> _TASK DETAILS_
Lay out everything you write for the records below as a single numbered list with no blank lines, and leave the pictures out of your answer.

** Opening DATA UNDER STUDY block **

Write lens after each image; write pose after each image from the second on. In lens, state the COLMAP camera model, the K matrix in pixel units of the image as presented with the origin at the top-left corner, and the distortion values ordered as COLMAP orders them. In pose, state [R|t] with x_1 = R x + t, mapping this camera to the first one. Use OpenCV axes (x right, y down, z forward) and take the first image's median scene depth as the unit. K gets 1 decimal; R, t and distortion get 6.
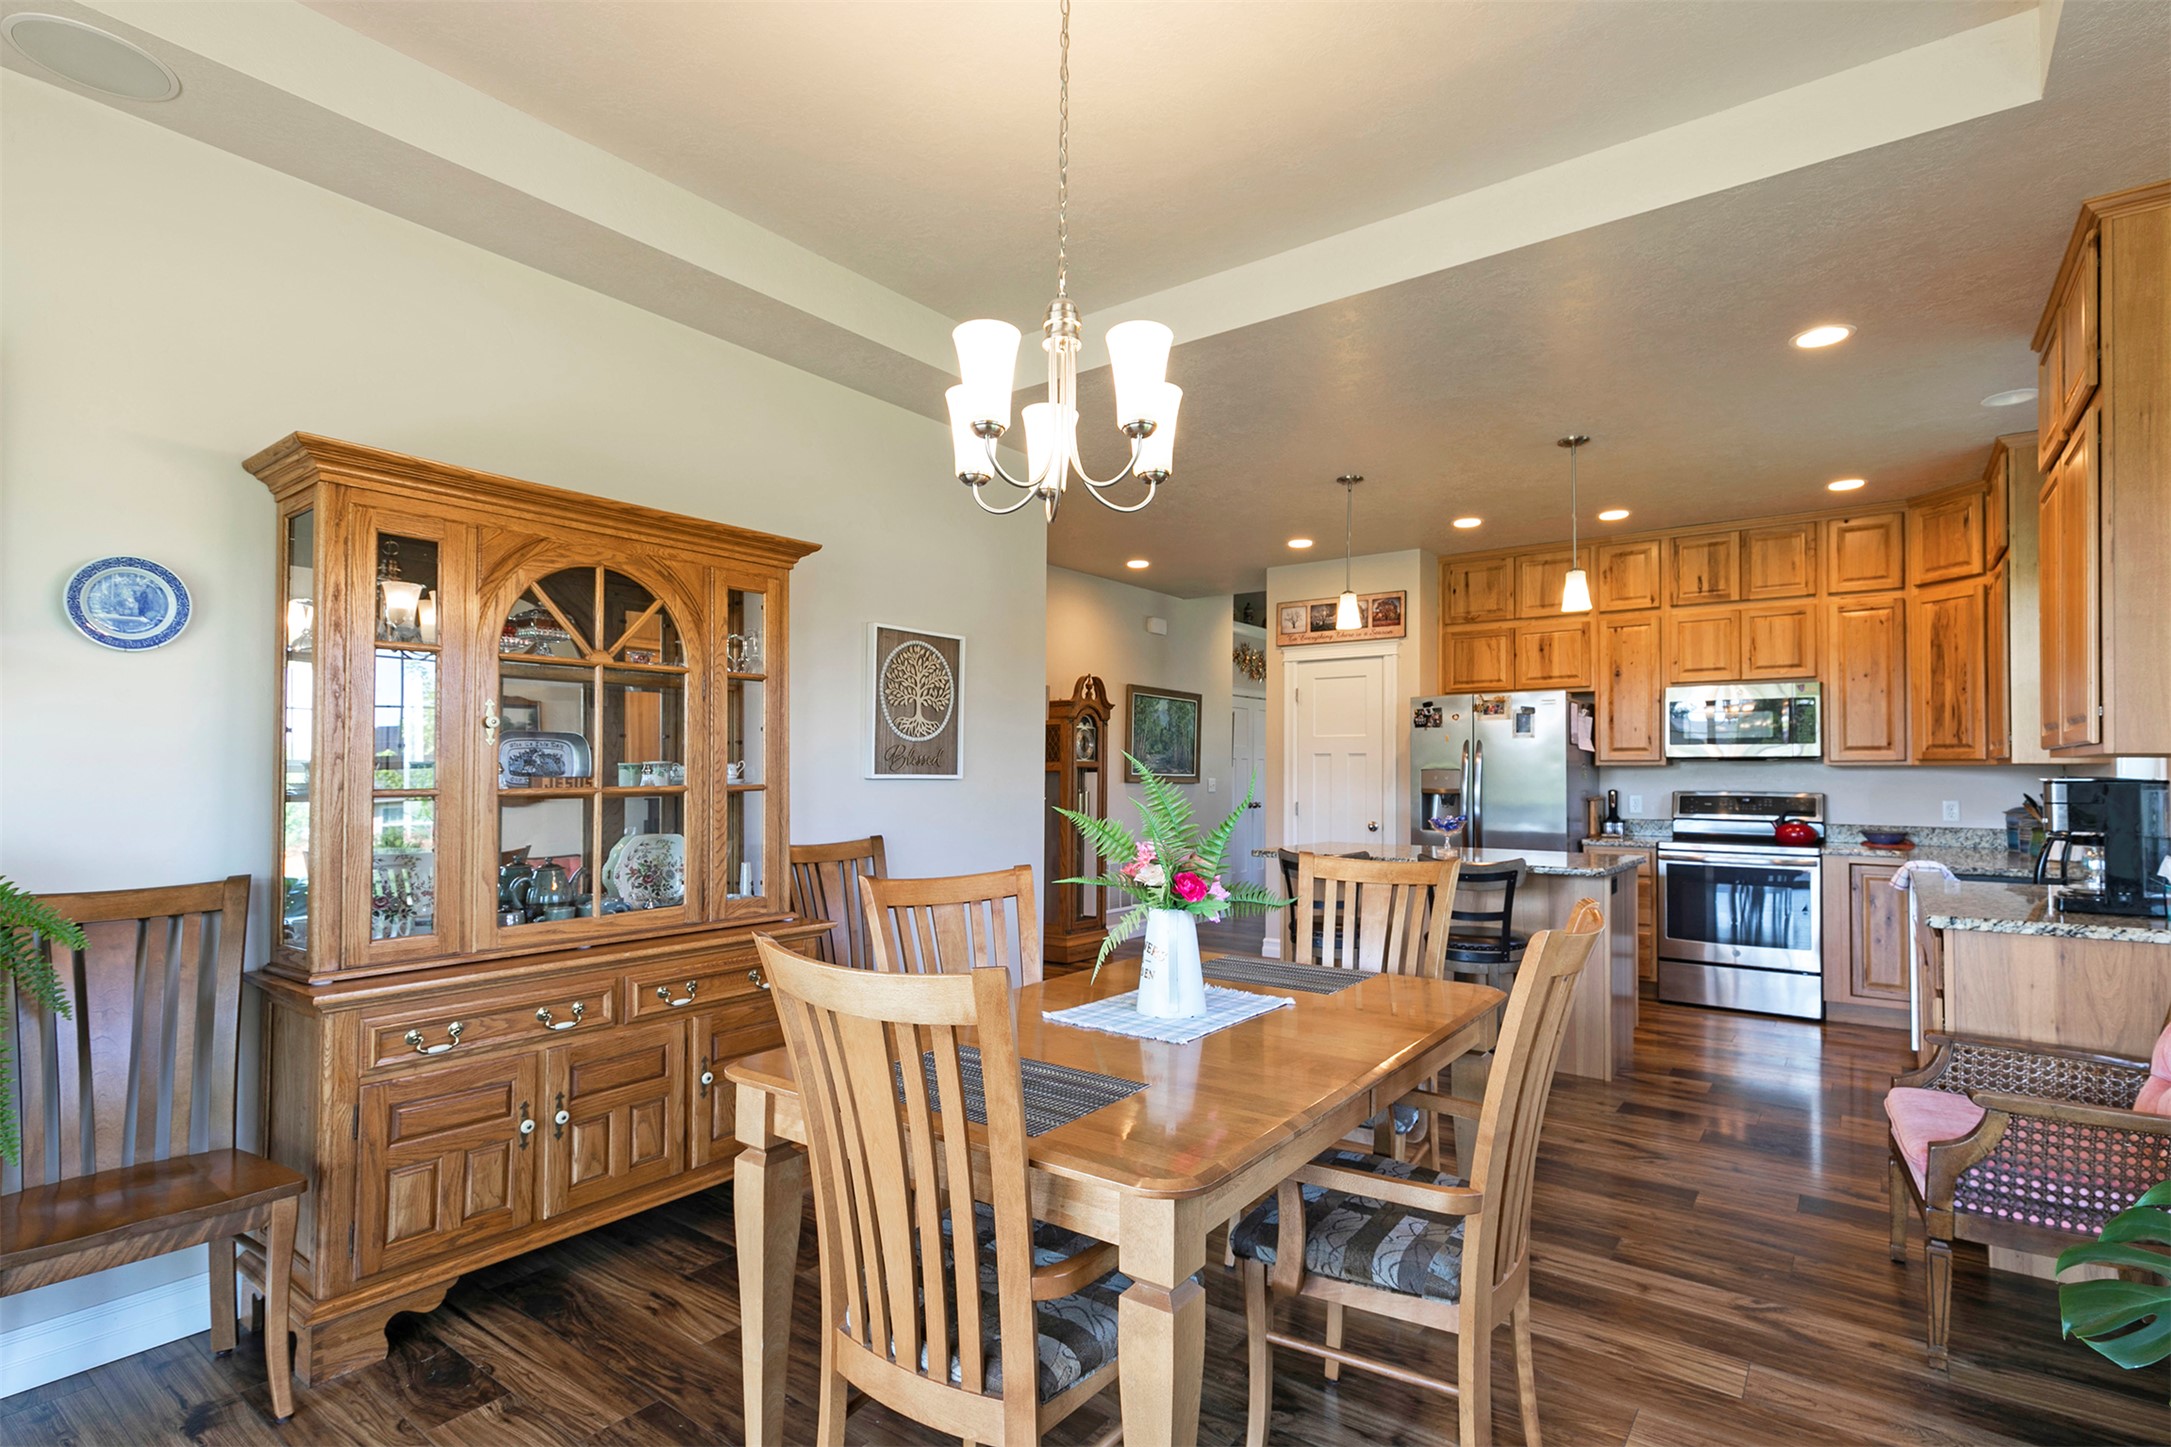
lens RADIAL K [[1051.2, 0, 1086.8], [0, 1051.2, 746.9], [0, 0, 1]] dist [-0.002070, -0.000889]
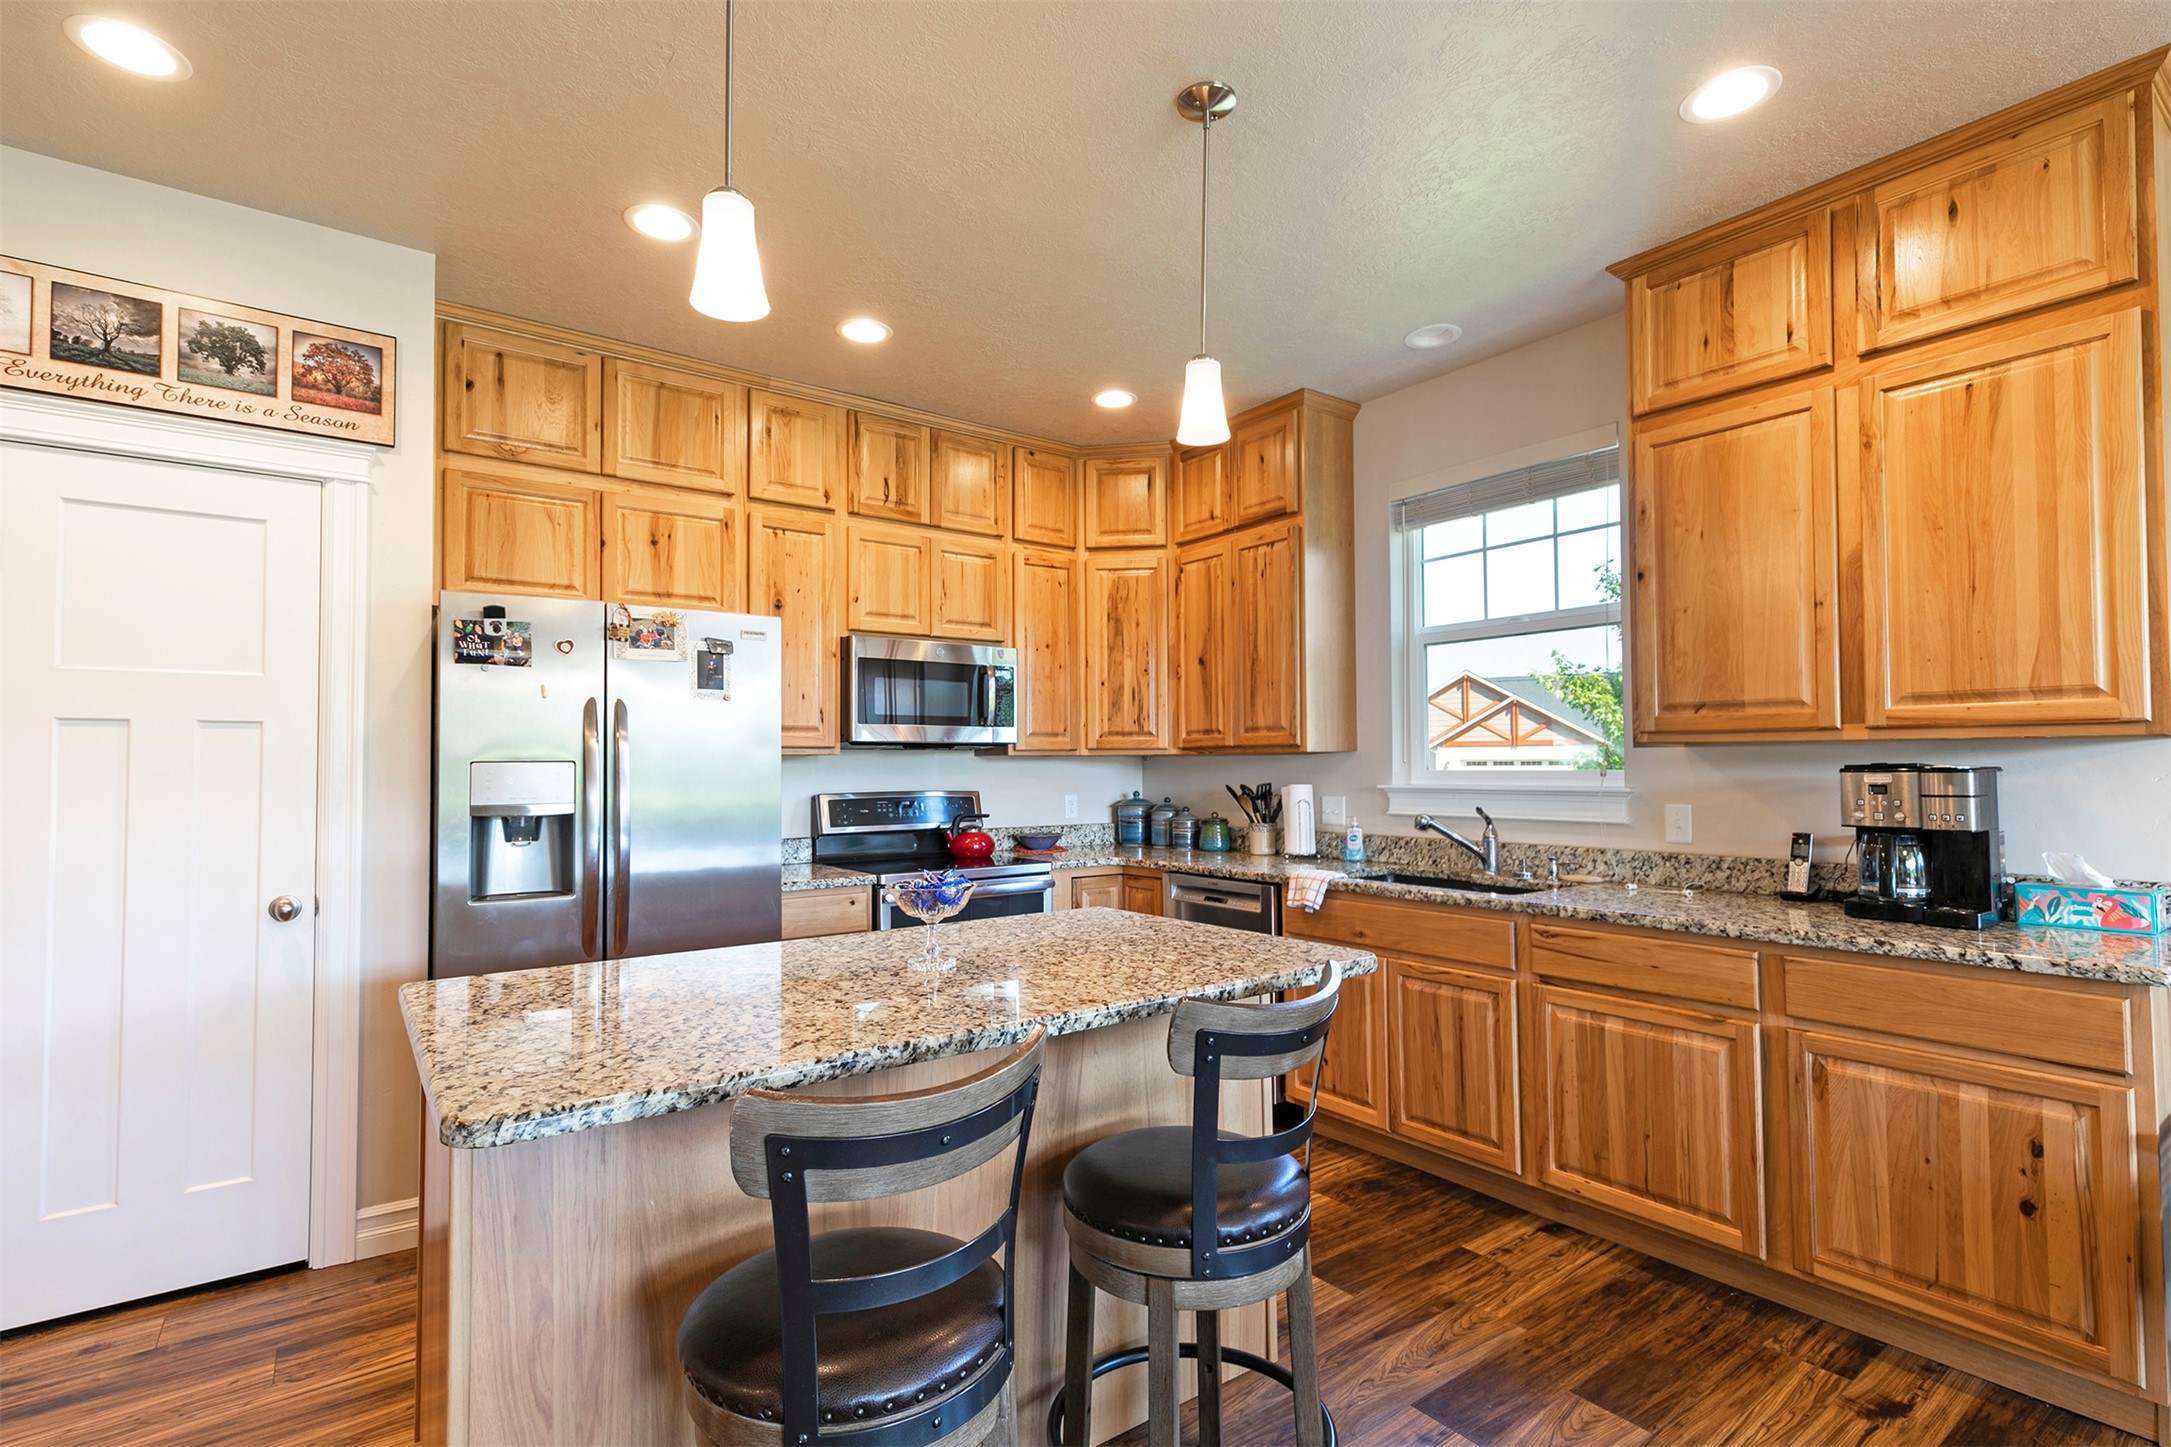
lens RADIAL K [[1001.3, 0, 1078.6], [0, 1001.3, 738.9], [0, 0, 1]] dist [0.005354, -0.000479]
pose [[0.282266, 0.020494, 0.959117, -0.002692], [-0.015398, 0.999740, -0.016830, 0.016245], [-0.959213, -0.010018, 0.282508, 0.696224]]
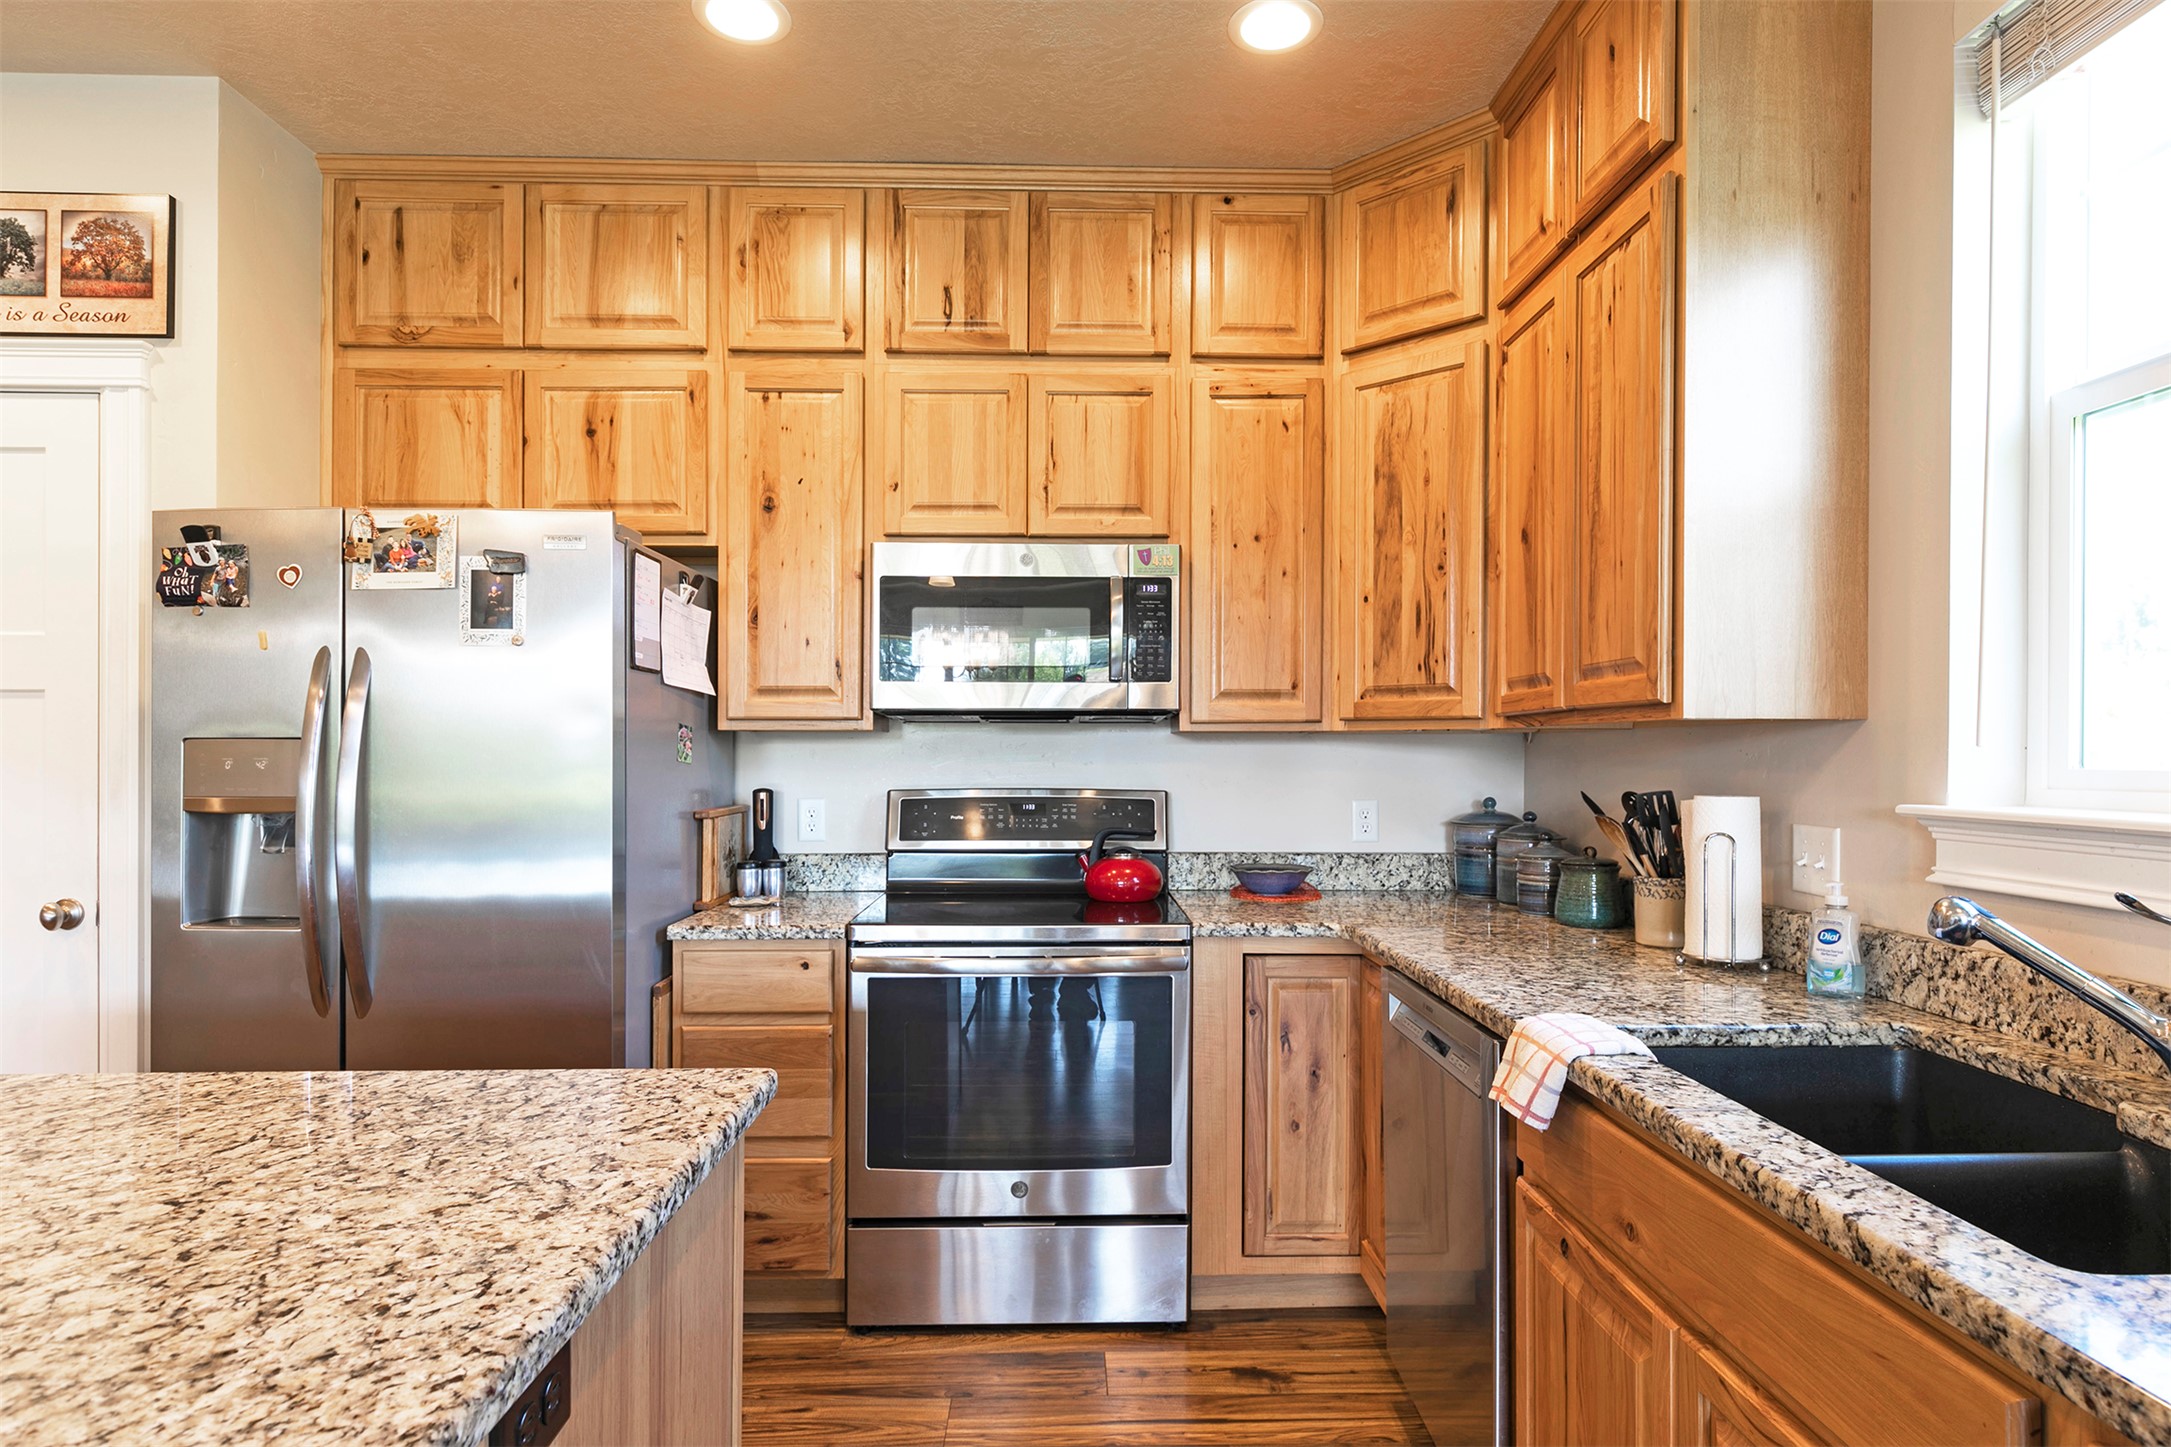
lens RADIAL K [[1137.3, 0, 1092.9], [0, 1137.3, 753.9], [0, 0, 1]] dist [0.000486, 0.002059]
pose [[0.779911, -0.003764, 0.625879, 0.340868], [-0.013153, 0.999663, 0.022403, 0.016004], [-0.625752, -0.025704, 0.779598, 0.600002]]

** Closing DATA UNDER STUDY block **

> _WRITTEN ANSWER_
1. Write lens after each image; write pose after each image from the second on. In lens, state the COLMAP camera model, the K matrix in pixel units of the image as presented with the origin at the top-left corner, and the distortion values ordered as COLMAP orders them. In pose, state [R|t] with x_1 = R x + t, mapping this camera to the first one. Use OpenCV axes (x right, y down, z forward) and take the first image's median scene depth as the unit. K gets 1 decimal; R, t and distortion get 6.
2. lens RADIAL K [[1051.2, 0, 1086.8], [0, 1051.2, 746.9], [0, 0, 1]] dist [-0.002070, -0.000889]
3. lens RADIAL K [[1001.3, 0, 1078.6], [0, 1001.3, 738.9], [0, 0, 1]] dist [0.005354, -0.000479]
4. pose [[0.282266, 0.020494, 0.959117, -0.002692], [-0.015398, 0.999740, -0.016830, 0.016245], [-0.959213, -0.010018, 0.282508, 0.696224]]
5. lens RADIAL K [[1137.3, 0, 1092.9], [0, 1137.3, 753.9], [0, 0, 1]] dist [0.000486, 0.002059]
6. pose [[0.779911, -0.003764, 0.625879, 0.340868], [-0.013153, 0.999663, 0.022403, 0.016004], [-0.625752, -0.025704, 0.779598, 0.600002]]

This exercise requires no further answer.